Great Tinamou (Tinamus major ) Information

Great Tinamou

The Great Tinamou Tinamus major, also called Mountain hen is a species of tinamou ground bird native to Central and South America. There are several subspecies, mostly differentiated by their coloration:

Description

Great Tinamou are approximately 44 cm (17 in) long, 1.1 kg (2.4 lb) in weight and size and shape of a small turkey. It ranges from light to dark olive-brown in color with a whitish throat and belly, flanks barred black, and undertail cinnamon. Crown and neck rufous, occipital crest and supercilium blackish. Its legs are blue-grey in color. All these features enable Great Tinamou to be well-camouflaged in the rainforest understory.

The Great Tinamou has a distinctive call, three short, tremulous, but powerful piping notes which can be heard in its rainforest habitat in the early evenings.

Great Tinamou
 image source: http://commons.wikimedia.org/wiki/User:Cotinis
 

Taxonomy

All tinamous are from the family Tinamidae, and are the closest living relatives of the ratites. Unlike ratites, tinamous can fly, although in general, they are not strong fliers. All ratites evolved from prehistoric flying birds.

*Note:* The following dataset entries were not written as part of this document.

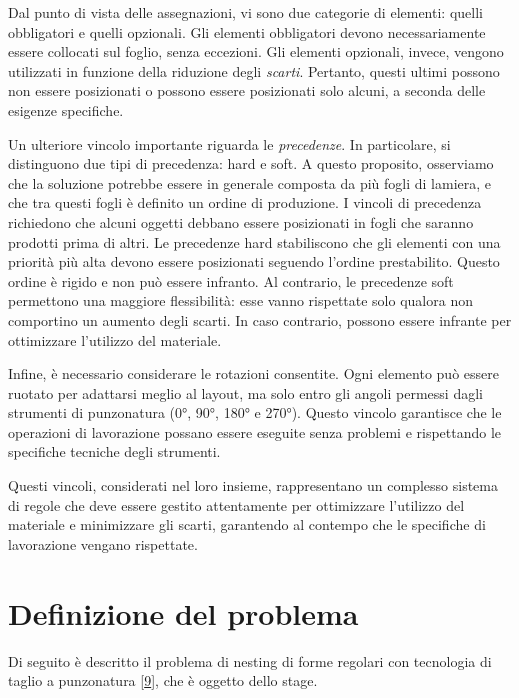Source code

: Dal punto di vista delle assegnazioni, vi sono due categorie di elementi: quelli obbligatori e quelli opzionali. Gli elementi obbligatori devono necessariamente essere collocati sul foglio, senza eccezioni. Gli elementi opzionali, invece, vengono utilizzati in funzione della riduzione degli \emph{scarti}\glsfirstoccur. Pertanto, questi ultimi possono non essere posizionati o possono essere posizionati solo alcuni, a seconda delle esigenze specifiche.

Un ulteriore vincolo importante riguarda le \emph{precedenze}\glsfirstoccur. In particolare, si distinguono due tipi di precedenza: hard e soft. A questo proposito, osserviamo che la soluzione potrebbe essere in generale composta da più fogli di lamiera, e che tra questi fogli è definito un ordine di produzione. I vincoli di precedenza richiedono che alcuni oggetti debbano essere posizionati in fogli che saranno prodotti prima di altri. Le precedenze hard stabiliscono che gli elementi con una priorità più alta devono essere posizionati seguendo l'ordine prestabilito. Questo ordine è rigido e non può essere infranto. Al contrario, le precedenze soft permettono una maggiore flessibilità: esse vanno rispettate solo qualora non comportino un aumento degli scarti. In caso contrario, possono essere infrante per ottimizzare l’utilizzo del materiale.

Infine, è necessario considerare le rotazioni consentite. Ogni elemento può essere ruotato per adattarsi meglio al layout, ma solo entro gli angoli permessi dagli strumenti di punzonatura (0°, 90°, 180° e 270°). Questo vincolo garantisce che le operazioni di lavorazione possano essere eseguite senza problemi e rispettando le specifiche tecniche degli strumenti.

Questi vincoli, considerati nel loro insieme, rappresentano un complesso sistema di regole che deve essere gestito attentamente per ottimizzare l’utilizzo del materiale e minimizzare gli scarti, garantendo al contempo che le specifiche di lavorazione vengano rispettate.

\section{Definizione del problema} \hypertarget{statement}{}

Di seguito è descritto il problema di nesting di forme regolari con tecnologia di taglio a punzonatura [\hyperlink{bibliografia}{9}], che è oggetto dello stage.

There are twelve sub-species
  •     T. m. percautus occurs in southeastern Mexico (Yucatan Peninsula), Belize, and Petén department in Guatemala.
  •     T. m. robustus occurs in the lowlands of southeastern Mexico, Guatemala, and northern Nicaragua.
  •     T. m. fuscipennis occurs in northern Nicaragua, Costa Rica, and western Panama.
  •     T. m. castaneiceps occurs in southwestern Costa Rica and western Panama.
  •     T. m. brunniventris occurs in south central Panama.
  •     T. m. saturatus occurs on Pacific slope of eastern Panama and northwestern Colombia.
  •     T. m. latifrons occurs in southwestern Colombia and western Ecuador.
  •     T. m. zuliensis occurs in northeastern Colombia and northwestern Venezuela.
  •     T. m. major occurs in eastern Venezuela, Guyana, Suriname, French Guiana and northeastern Brazil.
  •     T. m. olivascens occurs in Brazilian Amazon.
  •     T. m. peruvianus occurs in southeastern Colombia, eastern Ecuador, eastern Bolivia, western Brazil, and eastern Peru.
  •     T. m. serratus occurs in extreme southern Venezuela and northwestern Brazil

Johann Friedrich Gmelin identified the Great Tinamou from a specimen located in Cayenne, French Guyana, in 1789.


Mating

Great Tinamou lives in subtropical and tropical forest such as rainforest, lowland evergreen forest, river-edge forest,swamp forest and cloud forest at altitudes from 300–1,500 m (1,000–4,900 ft). Unlike some other tinamous, the great tinamou isn't as affected by forest fragmentation. Its nest can be found at the base of a tree.

Conservation

This species is widespread throughout its large range (6,600,000 km² (2,500,000 sq mi)), thus the Great Tinamou is evaluated as Least Concern on the IUCN Red List of Threatened Species. They are hunted with no major effect on their population.